Closed laoda513 closed 1 month ago

laoda513 commented 1 month ago

integrate xformers memory_efficient_attention, could be beneficial if your device's architecture is less than <sm_80 The efficiency between xformers.memory_efficient_attention and flash_attn in >sm_80 are almost the same. But xformer does not expand the kv automatically, we need to do it manually, and the martix operation make this implemention much slower.

So the open logic is, try using flash_attn first and then try using xformer and then using Torch matmul attention.

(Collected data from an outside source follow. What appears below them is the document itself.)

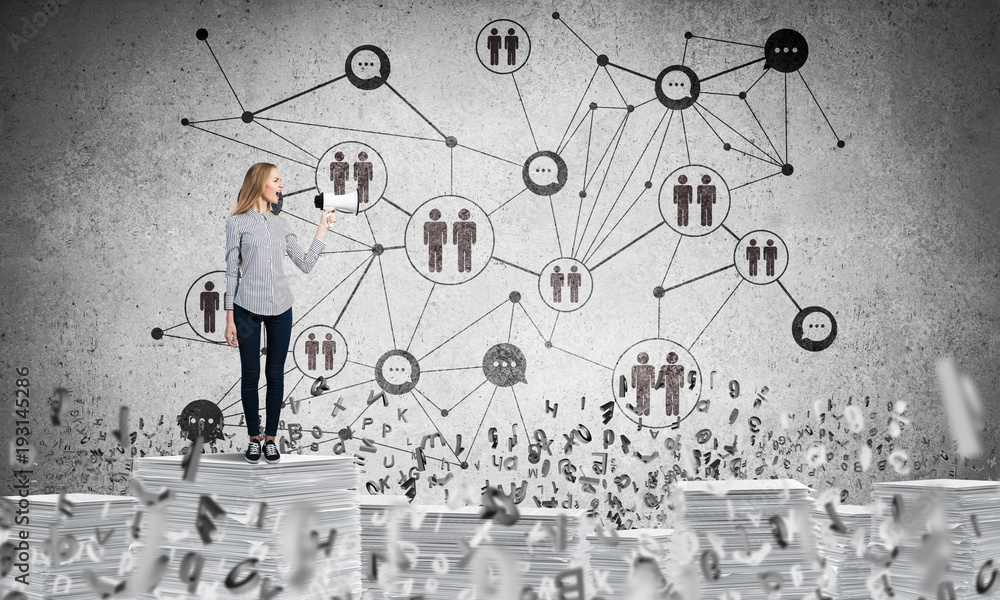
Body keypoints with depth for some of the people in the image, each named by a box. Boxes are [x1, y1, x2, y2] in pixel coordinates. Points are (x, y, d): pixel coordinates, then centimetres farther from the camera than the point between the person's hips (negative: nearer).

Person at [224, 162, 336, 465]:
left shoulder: (280, 224, 12)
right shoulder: (237, 223, 0)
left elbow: (305, 264, 9)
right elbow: (232, 271, -2)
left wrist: (323, 228, 8)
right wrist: (230, 318, -5)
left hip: (280, 308, 4)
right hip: (248, 308, -4)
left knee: (276, 374, 6)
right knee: (250, 375, 3)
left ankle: (270, 439, 15)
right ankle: (254, 438, 14)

laoda513 commented 1 month ago

For SM >= 80, we continue using flash_attn. If flash_attn is not available, the xformer implementation is 30-50% slower than flash_attn but 30-50% faster than Torch's matmul attention with very long context(~100K). For SM < 80, the xformer implementation reduces memory cost similarly to SM >= 80 (it actually uses even less memory than SM >= 80, but I'm not sure by how much, so I didn't modify the code related to model loading) and is 30-50% faster than Torch's matmul attention.

Ph0rk0z commented 1 month ago

I had a slight clash with the latest dev that I fixed, but seems to be working on P100 and 2080s. It is a good fallback when you inference on mixed cards that don't support FA. Can cram bigger wizard now. Yes processing longer contexts takes more time but that's better than being unable to load/use the model.